Grouping and Recognition of Dot Patterns with Straight Offset Polygons
This addresses a computer vision problem for object recognition from sparse dot patterns, but it appears incremental as it builds on existing grouping and transformation techniques.
The paper tackles the problem of algorithmically grouping dot patterns into subsets to recognize objects from dot boundaries, which humans can do easily but computers could not reproduce. The authors introduce a new algorithm that connects dots into a spanning tree, applies a straight polygon transformation to generate O(n) polygons, and demonstrate its effectiveness on natural and synthetic images.

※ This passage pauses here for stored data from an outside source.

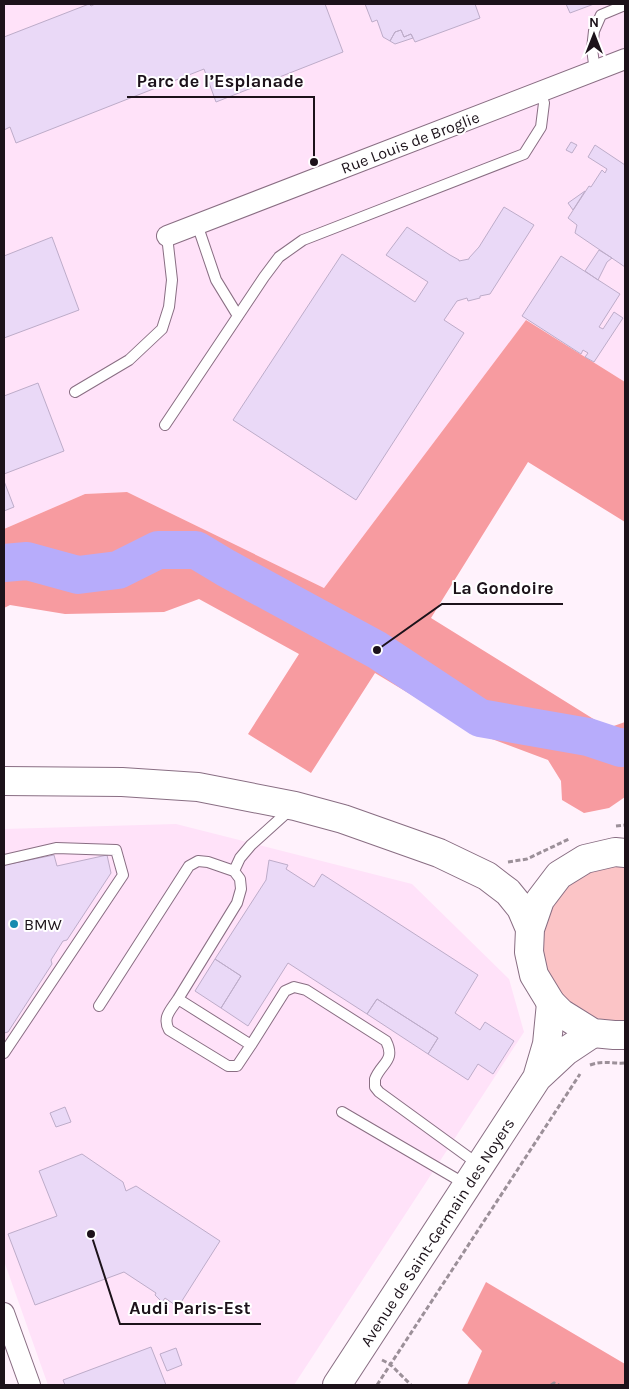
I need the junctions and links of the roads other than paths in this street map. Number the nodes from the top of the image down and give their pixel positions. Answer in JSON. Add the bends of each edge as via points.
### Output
{"nodes":[{"id":1,"x":625,"y":5,"type":"edge"},
{"id":2,"x":625,"y":59,"type":"edge"},
{"id":3,"x":595,"y":71,"type":"junction"},
{"id":4,"x":540,"y":92,"type":"junction"},
{"id":5,"x":197,"y":224,"type":"junction"},
{"id":6,"x":167,"y":236,"type":"joint"},
{"id":7,"x":238,"y":316,"type":"junction"},
{"id":8,"x":75,"y":392,"type":"dead end"},
{"id":9,"x":165,"y":425,"type":"dead end"},
{"id":10,"x":4,"y":781,"type":"edge"},
{"id":11,"x":295,"y":806,"type":"junction"},
{"id":12,"x":625,"y":853,"type":"edge"},
{"id":13,"x":4,"y":860,"type":"edge"},
{"id":14,"x":234,"y":871,"type":"junction"},
{"id":15,"x":559,"y":875,"type":"junction"},
{"id":16,"x":487,"y":876,"type":"junction"},
{"id":17,"x":530,"y":929,"type":"junction"},
{"id":18,"x":178,"y":999,"type":"junction"},
{"id":19,"x":551,"y":1003,"type":"junction"},
{"id":20,"x":99,"y":1006,"type":"dead end"},
{"id":21,"x":592,"y":1033,"type":"junction"},
{"id":22,"x":625,"y":1035,"type":"edge"},
{"id":23,"x":251,"y":1045,"type":"junction"},
{"id":24,"x":4,"y":1053,"type":"edge"},
{"id":25,"x":537,"y":1078,"type":"junction"},
{"id":26,"x":342,"y":1112,"type":"dead end"},
{"id":27,"x":474,"y":1176,"type":"junction"},
{"id":28,"x":4,"y":1313,"type":"edge"},
{"id":29,"x":30,"y":1385,"type":"edge"},
{"id":30,"x":337,"y":1385,"type":"edge"}],
"edges":[{"from":1,"to":3,"type":"lane","via":[[600,15],[592,49]]},
{"from":2,"to":3,"type":"street","name":"Rue Louis de Broglie"},
{"from":3,"to":4,"type":"street","name":"Rue Louis de Broglie"},
{"from":4,"to":5,"type":"street","name":"Rue Louis de Broglie"},
{"from":4,"to":7,"type":"lane","via":[[544,103],[541,127],[524,154],[303,240],[279,257]]},
{"from":5,"to":6,"type":"street","name":"Rue Louis de Broglie"},
{"from":5,"to":7,"type":"lane","via":[[216,280]]},
{"from":6,"to":8,"type":"lane","via":[[172,280],[170,308],[162,329],[130,360]]},
{"from":7,"to":9,"type":"lane"},
{"from":10,"to":11,"type":"main road","via":[[122,782],[198,787]]},
{"from":11,"to":14,"type":"lane","via":[[251,845]]},
{"from":11,"to":16,"type":"main road","via":[[343,819],[439,853]]},
{"from":12,"to":15,"type":"main road","via":[[585,859]]},
{"from":13,"to":24,"type":"lane","via":[[56,848],[116,850],[123,875]]},
{"from":14,"to":18,"type":"lane","via":[[241,889],[237,903]]},
{"from":14,"to":20,"type":"lane","via":[[208,862],[198,861],[189,866]]},
{"from":15,"to":16,"type":"main road","via":[[519,882]]},
{"from":15,"to":17,"type":"main road","via":[[540,900]]},
{"from":16,"to":17,"type":"main road","via":[[508,892],[521,908]]},
{"from":17,"to":19,"type":"main road","via":[[529,952],[534,975]]},
{"from":18,"to":23,"type":"lane"},
{"from":18,"to":23,"type":"lane","via":[[166,1017],[168,1030],[228,1066],[237,1066]]},
{"from":19,"to":21,"type":"main road"},
{"from":19,"to":25,"type":"main road","name":"Avenue de Saint-Germain des Noyers","via":[[547,1044]]},
{"from":21,"to":22,"type":"main road"},
{"from":21,"to":25,"type":"main road","name":"Avenue de Saint-Germain des Noyers","via":[[566,1051]]},
{"from":23,"to":27,"type":"lane","via":[[285,991],[294,987],[306,990],[386,1041],[390,1055],[375,1079],[375,1087]]},
{"from":25,"to":27,"type":"main road","name":"Avenue de Saint-Germain des Noyers"},
{"from":26,"to":27,"type":"lane"},
{"from":27,"to":30,"type":"main road","name":"Avenue de Saint-Germain des Noyers"},
{"from":28,"to":29,"type":"street"}]}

When the boundary of a familiar object is shown by a series of isolated dots, humans can often recognize the object with ease. This ability can be sustained with addition of distracting dots around the object. However, such capability has not been reproduced algorithmically on computers. We introduce a new algorithm that groups a set of dots into multiple non-disjoint subsets. It connects the dots into a spanning tree using the proximity cue. It then applies the straight polygon transformation to an initial polygon derived from the spanning tree. The straight polygon divides the space into polygons recursively and each polygon can be viewed as grouping of a subset of the dots. The number of polygons generated is O($n$). We also introduce simple shape selection and recognition algorithms that can be applied to the grouping result. We used both natural and synthetic images to show effectiveness of these algorithms.